Sardha Subba, the TMC’s former Darjeeling district (hill segment) women’s unit president and a popular face, has joined the BJP as well. “I believe that if it comes to power in Bengal the BJP will fulfill the promises. It is time to think rationally,” she said.

Subba was the TMC’s candidate from the Darjeeling assembly seat in 2016 and she also unsuccessfully contested as an independent in the 2019 by-election.

On December 1, Nimesh Sundas retired as deputy director of the pension department at Uttarkanya, the TMC government’s secretariat in Siliguri. Surprising many, he joined the BJP on January 12.

Also Read: West Bengal: CM Mamata Banerjee files nomination from Nandigram

Sundas said, “Prime Minister Narendra Modi believes in serving common people. The BJP has been waiting for the Bengal polls because it can introduce laws only when it is in power in the state.”

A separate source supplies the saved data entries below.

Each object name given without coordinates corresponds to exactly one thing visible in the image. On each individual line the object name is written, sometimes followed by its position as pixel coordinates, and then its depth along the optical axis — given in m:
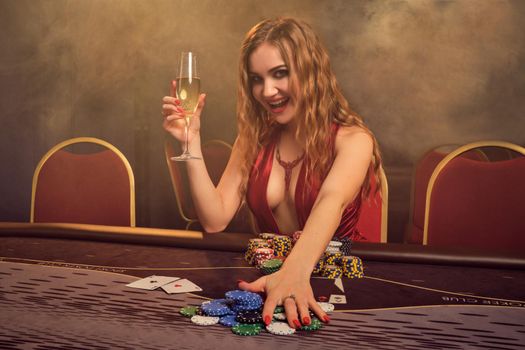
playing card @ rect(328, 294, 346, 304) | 1.04
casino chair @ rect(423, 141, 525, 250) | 1.96
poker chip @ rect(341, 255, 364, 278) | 1.22
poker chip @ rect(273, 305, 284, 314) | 0.96
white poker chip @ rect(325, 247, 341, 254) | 1.27
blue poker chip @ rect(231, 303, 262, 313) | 0.93
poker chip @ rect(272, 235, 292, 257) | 1.32
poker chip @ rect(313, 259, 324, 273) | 1.23
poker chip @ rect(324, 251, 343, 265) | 1.24
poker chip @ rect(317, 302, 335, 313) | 0.98
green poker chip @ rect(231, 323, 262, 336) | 0.86
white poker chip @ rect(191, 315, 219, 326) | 0.90
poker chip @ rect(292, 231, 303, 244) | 1.32
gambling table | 0.85
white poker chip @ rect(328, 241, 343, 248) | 1.32
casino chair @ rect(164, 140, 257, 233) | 3.81
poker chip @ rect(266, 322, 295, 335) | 0.87
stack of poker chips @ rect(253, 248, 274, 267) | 1.26
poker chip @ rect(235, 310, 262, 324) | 0.90
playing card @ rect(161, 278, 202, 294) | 1.09
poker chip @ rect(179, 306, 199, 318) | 0.95
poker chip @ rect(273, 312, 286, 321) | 0.94
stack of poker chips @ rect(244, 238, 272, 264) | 1.31
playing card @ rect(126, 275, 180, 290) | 1.12
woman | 1.62
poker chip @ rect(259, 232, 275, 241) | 1.35
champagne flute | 1.55
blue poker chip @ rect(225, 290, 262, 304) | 0.94
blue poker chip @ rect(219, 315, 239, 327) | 0.90
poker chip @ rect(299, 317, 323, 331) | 0.89
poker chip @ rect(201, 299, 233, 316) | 0.92
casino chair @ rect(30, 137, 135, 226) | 2.29
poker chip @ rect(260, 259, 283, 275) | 1.19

Not willing comment on record on Mamata Banerjee’s strategy for the hills, a TMC core committee member said, “The chief minister does not want the Gorkha population to feel that she is interfering in their politics. Hence, she gave both factions of the GJM the opportunity to represent the people. Now it is up to them to decide whether they will contest as a united force against the BJP or as opponents.”

Dr G S Yonzone, former principal of Kalimpong College and a noted academician in the region, however, feels that it is too early to predict the winner.

"Everything is in mess in the hills and the situation is fluid. The hills, which suffer from so many problems, need the right people at the right place. However, the political players as well as the common people need to take things more seriously. It is difficult to say which party has an edge in this election," he said.